Closed, Connecting, Open, Executing, Fetching, and Broken.

The Asynchronous Methods of the SqlConnection Class

Method

Description

BeginOpen

Starts opening a connection asynchronously. The return value is a reference to an object that implements the IAsyncResult interface, in this case an instance of the SqlAsyncResult class, which is used to monitor and access the process as it runs and when it is complete. There are two overloads for this method:

async-result = connection.BeginOpen()

 

Starts opening the connection as detailed above.

async-result = connection.BeginOpen(callback, state)

 

As above, but takes an AsyncCallback instance that specifies the callback routine to be executed when the process is complete, plus an Object that defines state information for the process.

EndOpen

Ends the process of opening the connection specified in the IAsyncResult class instance passed to the method. The single overload is:

connection.EndOpen(async-result)

Asynchronous Connection Examples

The code in Listings 3.13, 3.14, and 3.15 demonstrates the three asynchronous models for opening a connection. The polling model, shown in Listing 3.13, collects the AsyncResult instance from the BeginOpen method. Then it repeatedly tests the connection state until the connection is open and calls the EndOpen method with the AsyncResult instance.

Opening a Connection Using the Asynchronous Polling Model
' create a new connection and open asynchronously
Dim oConn As New SqlConnection("your-connection-string")
Dim oResult As SqlAsyncResult = oConn.BeginOpen()

While Not oConn.State = ConnectionState.Open

  ' do something else

End While

oConn.EndOpen(oResult)

The callback model, shown in Listing 3.14, creates a new AsyncCallback instance that defines the name of the callback routine and passes this to the BeginOpen method to start opening the connection. Once the connection is open, the callback routine (named ConnectionOpened in this example) is called.

Opening a Connection Using the Asynchronous Callback Model
' create a new connection and open asynchronously
Dim oConn As New SqlConnection("your-connection-string")
oConn.BeginOpen(New AsyncCallback(AddressOf ConnectionOpened))

' do something else here
' ...
' and then finish
'----------------

' callback handler routine
Sub ConnectionOpened(oResult As SqlAsyncResult)

  oConn.EndOpen(oResult)

End Sub

Finally, the wait model, shown in Listing 3.15, creates a new WaitHandle for the process from the AsyncResult instance and calls its WaitOne method to "sleep" the code until the connection is open, then calls the EndOpen method.

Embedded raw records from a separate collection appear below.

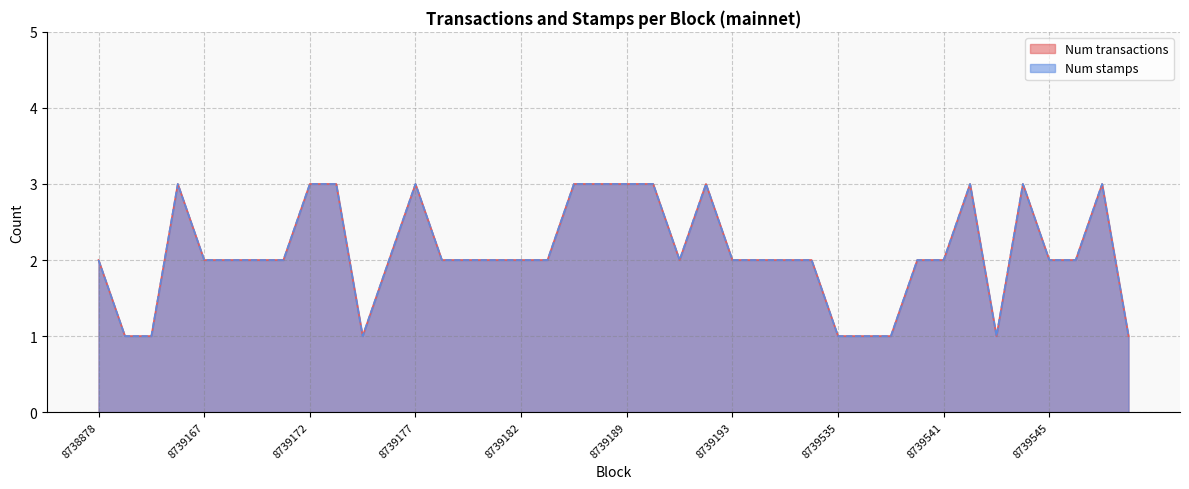

Rank the series by their maximum value, from highest to lowest.

Num transactions, Num stamps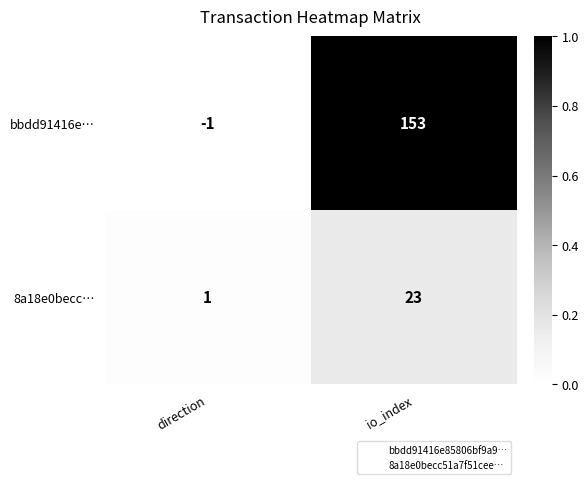

At which category is the sum across all series the highest?

io_index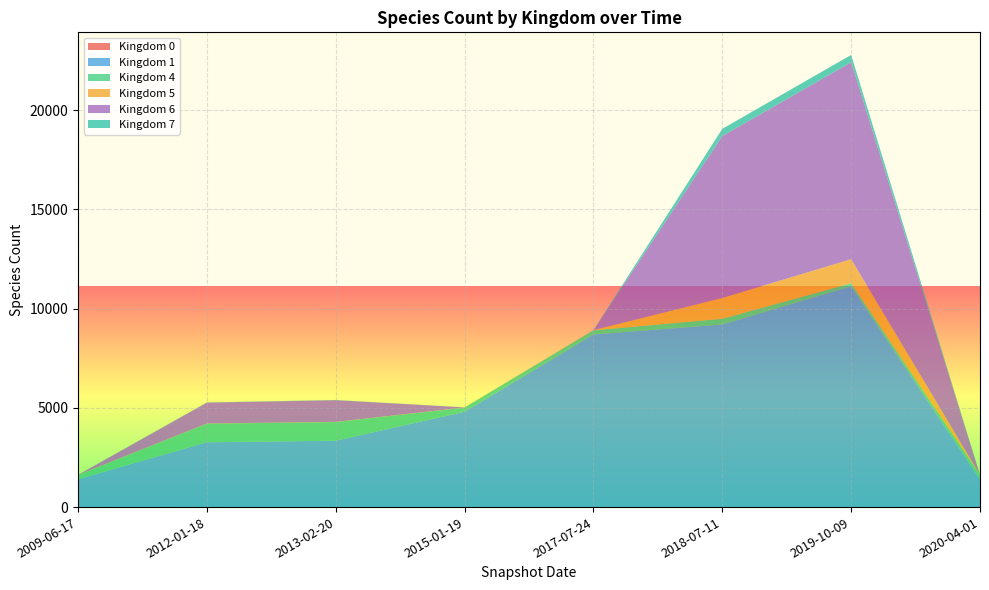

At which category is the sum across all series the highest?

2019-10-09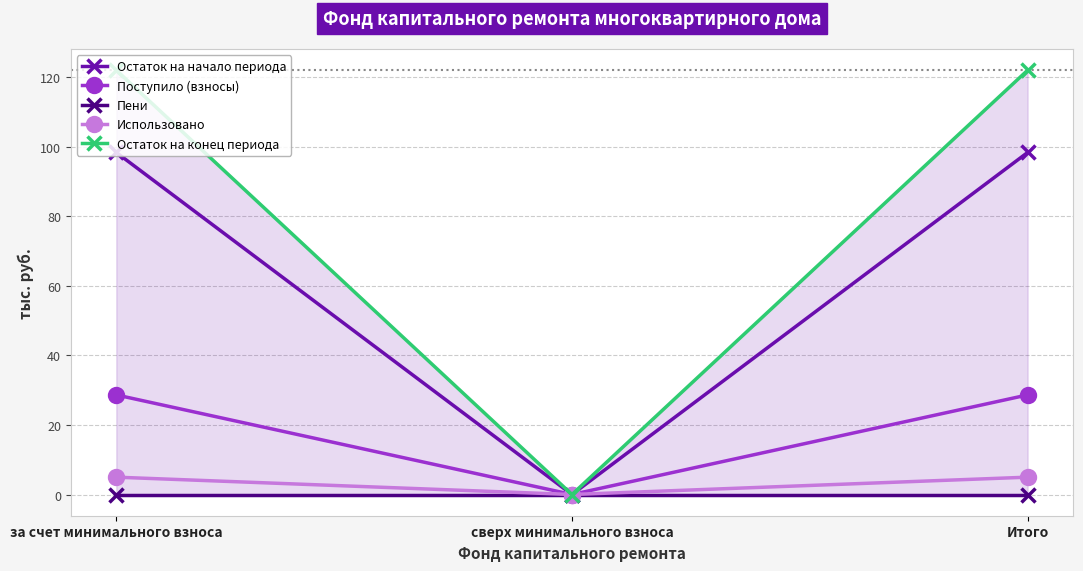

What is the sum of the Использовано values at за счет минимального взноса and сверх минимального взноса?

5.0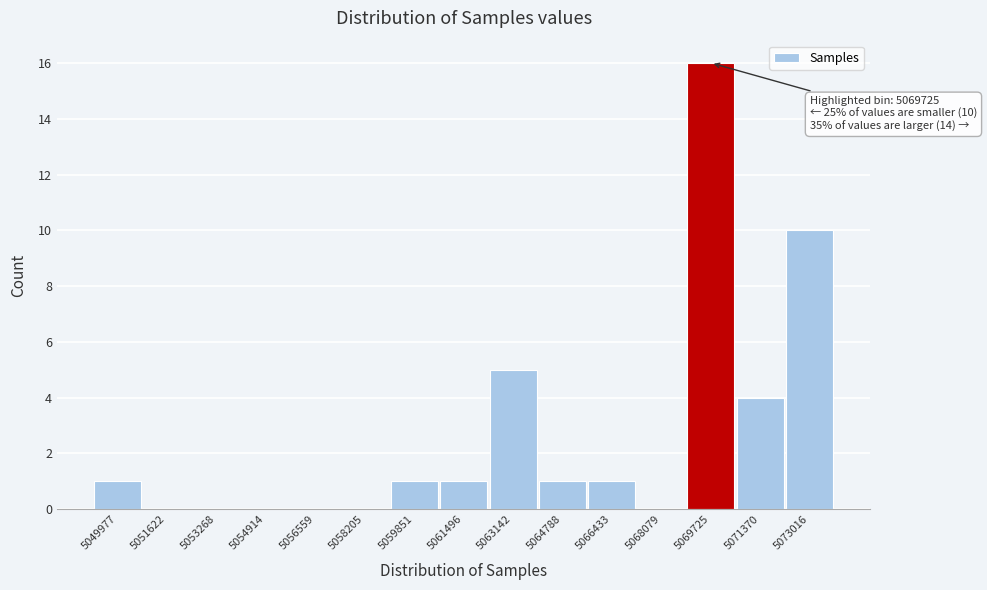

Reading left to right, list all the values displayed in this chart.

5049977=1	5051622=0	5053268=0	5054914=0	5056559=0	5058205=0	5059851=1	5061496=1	5063142=5	5064788=1	5066433=1	5068079=0	5069725=16	5071370=4	5073016=10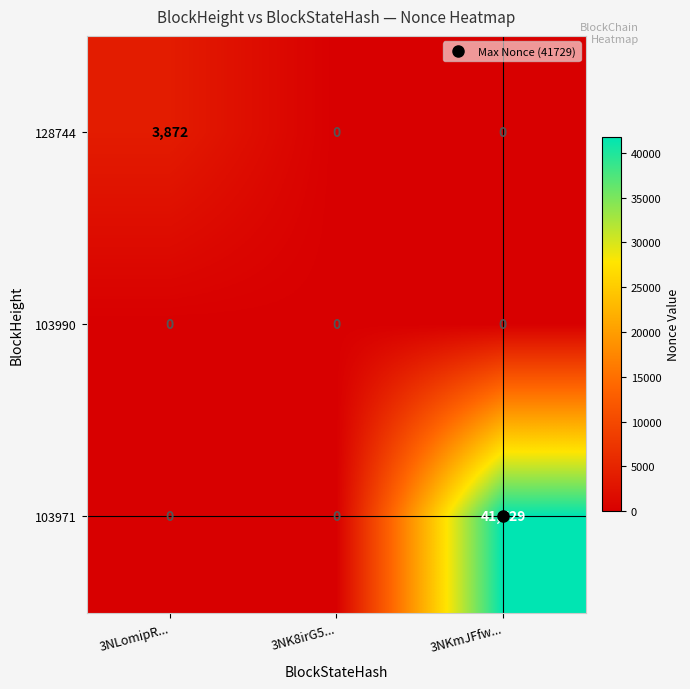

At which category is the sum across all series the highest?

3NKmJFfw...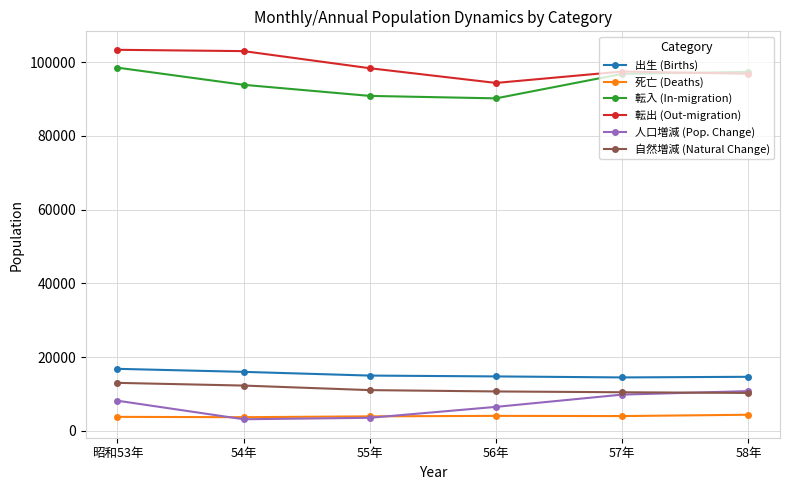

Between 56年 and 57年, which series saw the biggest shift?

転入 (In-migration)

Opening a Connection Using the Asynchronous Wait Model
' create a new connection and open asynchronously
Dim oConn As New SqlConnection("your-connection-string")
Dim oResult As SqlAsyncResult = oConn.BeginOpen()

' use AsyncResult instance to create a WaitHandle
Dim oHandle As WaitHandle = oResult.AsyncWaitHandle

' tell code to sleep here until process is complete
oHandle.WaitOne()

' process is complete
oConn.EndOpen(oResult)

Catching Asynchronous Processing Errors

One thing that the examples of asynchronous processing do not demonstrate is handling any errors that might occur. Connection errors are particularly common in data access applications, and you will probably decide to use a Try..Catch construct and error handling code in every case.

However, remember that in asynchronous processing situations, the error will be raised somewhere between calling the Beginxxx and Endxxx methods—rather than at the specific point where you call the Open method (for a Connection) or the Executexxx method (for a Command) when using synchronous processing. This means that you must enclose the complete section of code in a Try..Catch construct and then use smaller nested constructs to catch specific errors as and where required.